The issue of short and long term memory is an increasingly interesting problem in generative AI. Maybe sleep is an important consolidation function for computers as well as humans …

https://www.wired.com/story/sleeptime-compute-chatbots-memory

 

Grok-board: the 2025 update (instantly empathize and understand the EHR)

As tech accelerates, I wonder what has AI done for me lately? Sure it writes my notes, but does it really help me “grok” this patient? Here is my updated Grok-board design take for EHR’s.

I am worried. Just because our whiz-bang technologies can do lots of stuff, I ask: should it? I previously wrote about my Grok-board idea in 2024. In one short year, we have seen ambient notes, chart summarizers and agents take off.

Here, I still aspire to use an EHR that helps me “grok” the patient. Grok comes originally from Robert Heinlein’s “Stranger in a Strange Land” sci-fi novel from 1961, wow more than 60 years ago. He coined the term “Grok” meaning to “instantly empathize and understand.”

In my 2025 version, the left column of the EHR remains intact, with links to many useful parts of an existing EHR patient chart.

What does it mean?

  • Blue Column 1: The Patient story board. Links to patient details: demographics, allergies, primary care doc, care gaps, selected chart items.
  • Green Column 2: This Human: the patient telling us what is important to them, what are their joys and pressures.
  • Orange Column 3: Homunculus visual problem list and an AI summary of the current status of diseases with any available metrics.
  • Pink Column 4: Insights.
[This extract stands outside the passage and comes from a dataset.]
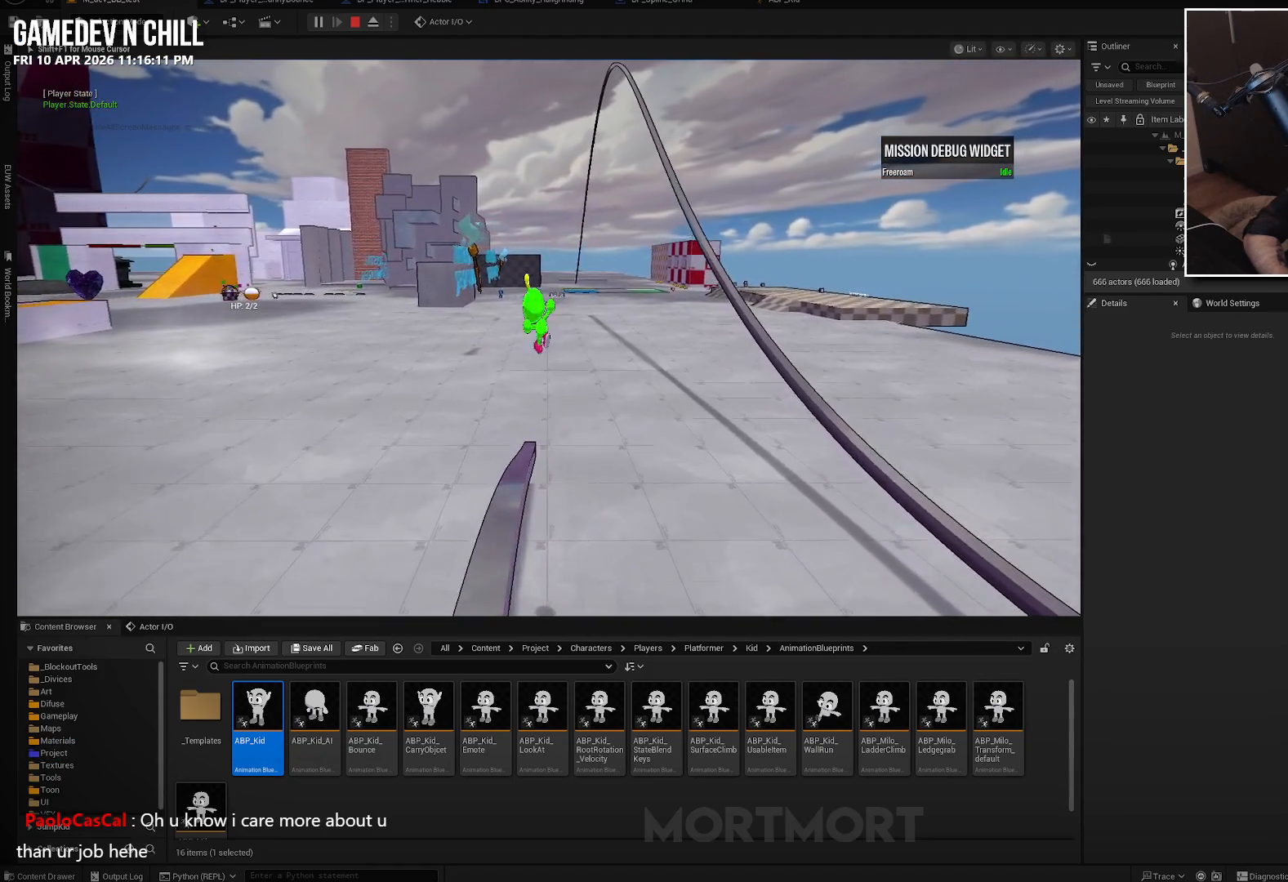
{"buttons": ["A"], "left_stick": "up", "right_stick": "center", "events": [[117, "L2", "down"], [167, "left_stick", "up"], [250, "L2", "up"], [350, "A", "down"]]}
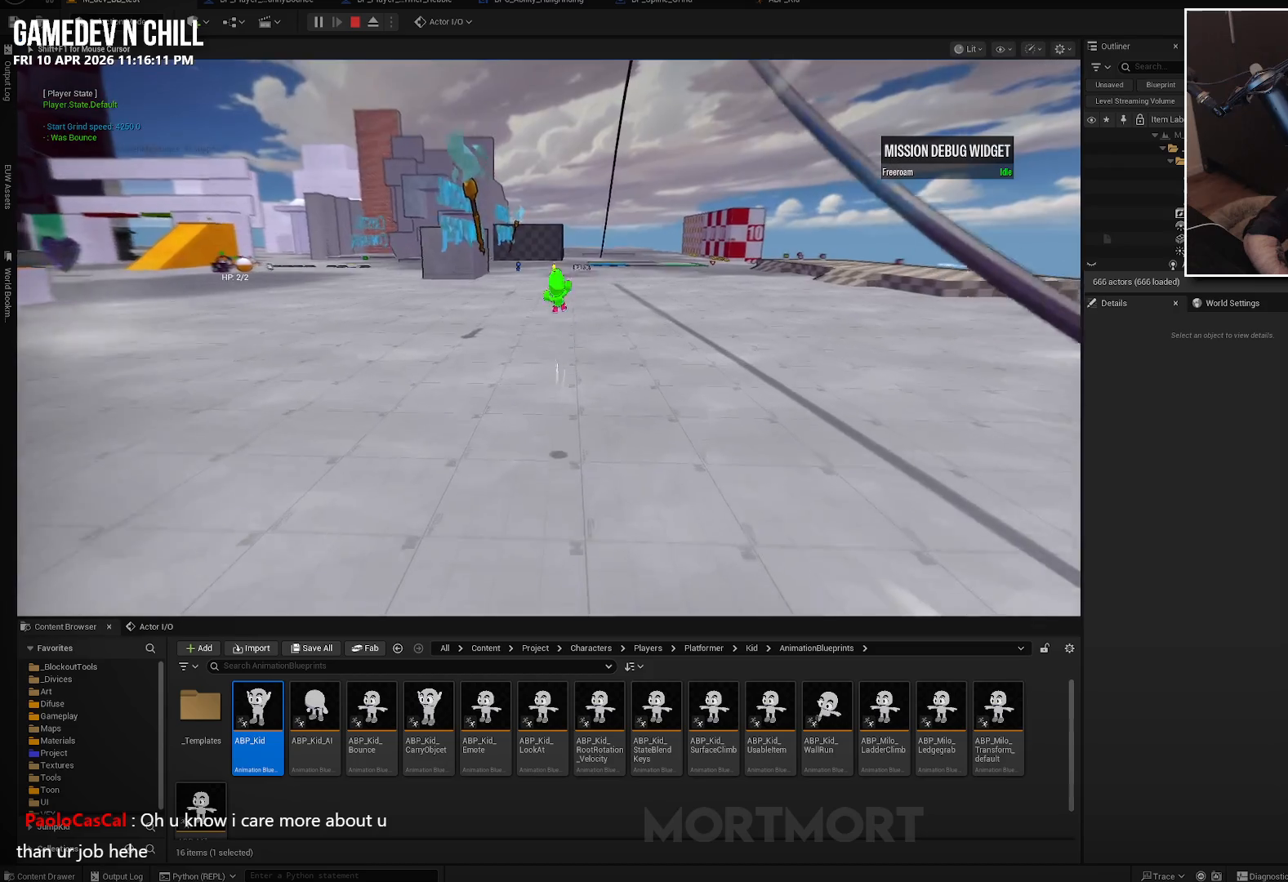
{"buttons": [], "left_stick": "up", "right_stick": "center", "events": [[34, "A", "up"]]}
Active and suggested AI agents, artificial intelligence entities that can obtain data, and then act on predetermined criteria to achieve a general goal, assess the patient’s top risks and suggested next steps.
  • Blue Column 5: Today: pre-visit questionnaires, solicited patient questions, the last progress note you wrote, and an AI Greek Chorus of somewhat adversarial advisors with suggestions for me.

An ideal Grok-board

should be humane and emphasize the patient’s identity and goals, so a physician can connect human-to-human and communicate more effectively. It should also increase the signal-to-noise of the information presented. It should make it quick to grok and then act. It should prioritize the most important next actions, then make doing the right thing easy

Thanks to Gregory Makoul for his groundbreaking work on connecting patient values to physician thinking. Let’s continue to debate the psychology of which displays gives the quickest, most useful view of the patient. Let’s arm-wrestle, not over sorting of the problem list, but over which display leads to better care of the patient with less cognitive burden and more joy for physicians, the clinical team, and the patient.

Taking it further

Let’s design a video gamer’s chair that helps you use all your senses. What if your left forearm vibrates to warn you of a medication allergy when you’re writing a prescription? What if your right calf feels warm if there is kidney impairment or left calf feels warm if there is liver impairment affecting your next decision. What if your lower back vibrates if you’re about to close a chart with unaddressed care gaps. What if we had smell-o-vision to detect the fruity breath of a patient in keto-acidosis?

CMIO’s take?  We are underusing our senses and our pattern-matching skills. Let’s build a way for our physicians and teams to grok the patient and then make it easy to do the right thing. We must intentionally build our humanity into this future.